Both King and Shirley point to the use of WebEx and Zoom platforms as vital resources that kept much of the judicial system operational through the worst of the pandemic.
King said that from the civil law side of things, Greenville County courts were effectively able to “keep our heads above water.”
She added that judges’ willingness to adapt to virtual proceedings for things like hearings on motions and oral arguments from attorneys helped forestall significant backlogs like those brought on by the suspension of jury trials for much of the past year.
“Technology just saved the entire judicial system from sinking.” Richard Shirley, Anderson County Clerk of Court
Shirley said the real challenge coming out of the pandemic is addressing the backlog in jury trials, which state Supreme Court Chief Justice Don Beatty approved to resume in early April of this year.
“This isn’t just something we can snap our fingers and say we’ll work our butts off for six months and catch up,” Shirley said. “And this isn’t something you can just throw money at.”
He explained that at issue is the limited number of judges, courtrooms and court reporters. Even without pandemic restrictions, those factors impose limits on the number of proceedings that can take place. Now that jury trials have the green light, courts across the state are beginning the slow work of selecting jurors and scheduling trials.
“Technology just saved the entire judicial system from sinking.” – Richard Shirley, Anderson County Clerk of Court
Shirley said his office sent out questionnaires to a wide pool of potential jurors to gauge their willingness to sit in a courtroom and found the overwhelming number of respondents were ready to do so. That opened the way for the county’s first jury trial of the year earlier this month.
He said the first few jury cases date from 2018 and 2019.
Thirteenth Circuit Solicitor Walt Wilkins said his office conducted its first jury trial since February 2020 in early April of this year. Three other jury trials followed that month with two conducted in May. He added that whereas selecting a jury averaged about two hours pre-pandemic, continued limitations on the number of people able to gather in one place means selecting a jury now takes a full day.

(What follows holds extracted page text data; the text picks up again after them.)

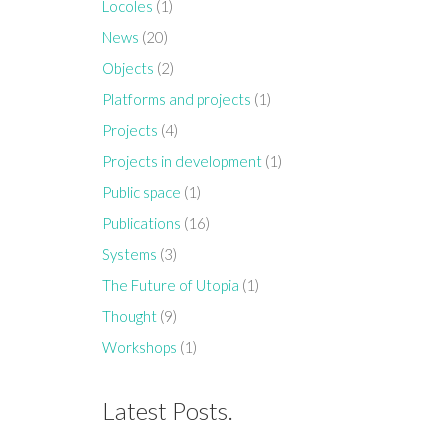
Locoles
(1)
News
(20)
Objects
(2)
Platforms and projects
(1)
Projects
(4)
Projects in development
(1)
Public space
(1)
Publications
(16)
Systems
(3)
The Future of Utopia
(1)
Thought
(9)
Workshops
(1)
Latest Posts.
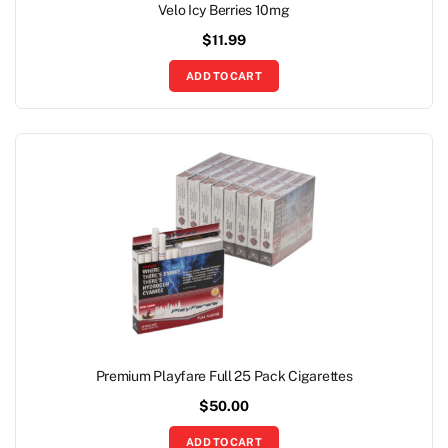
Velo Icy Berries 10mg
$
11.99
ADD TO CART
Premium Playfare Full 25 Pack Cigarettes
$
50.00
ADD TO CART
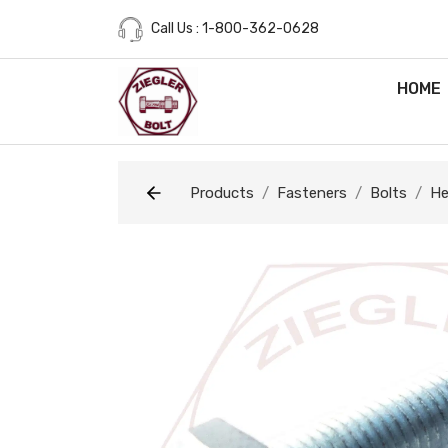
Call Us : 1-800-362-0628
HOME
Products
Fasteners
Bolts
He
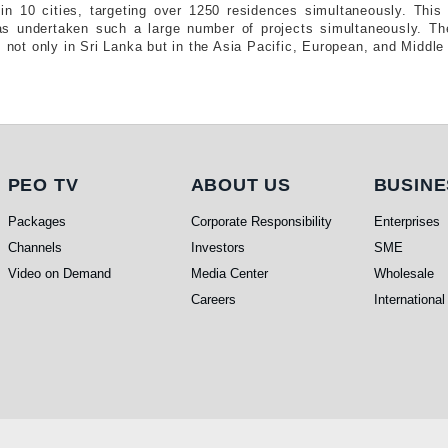
in 10 cities, targeting over 1250 residences simultaneously. This i
as undertaken such a large number of projects simultaneously. Th
s not only in Sri Lanka but in the Asia Pacific, European, and Middle
PEO TV
About Us
Busi
PEO TV
ABOUT US
BUSINE
Packages
Corporate Responsibility
Enterprises
Channels
Investors
SME
Video on Demand
Media Center
Wholesale
Careers
International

Both Shirley and King said one side effect of the pandemic restrictions was they created incentives for litigants and attorneys to settle cases that under normal circumstances would likely have gone to trial.
Despite the easing of restrictions, virtual proceedings are likely to remain in place for some court proceedings, according to South Carolina Supreme Court spokeswoman Ginny Jones. King added that her office is evaluating which types of proceedings might remain virtual going forward.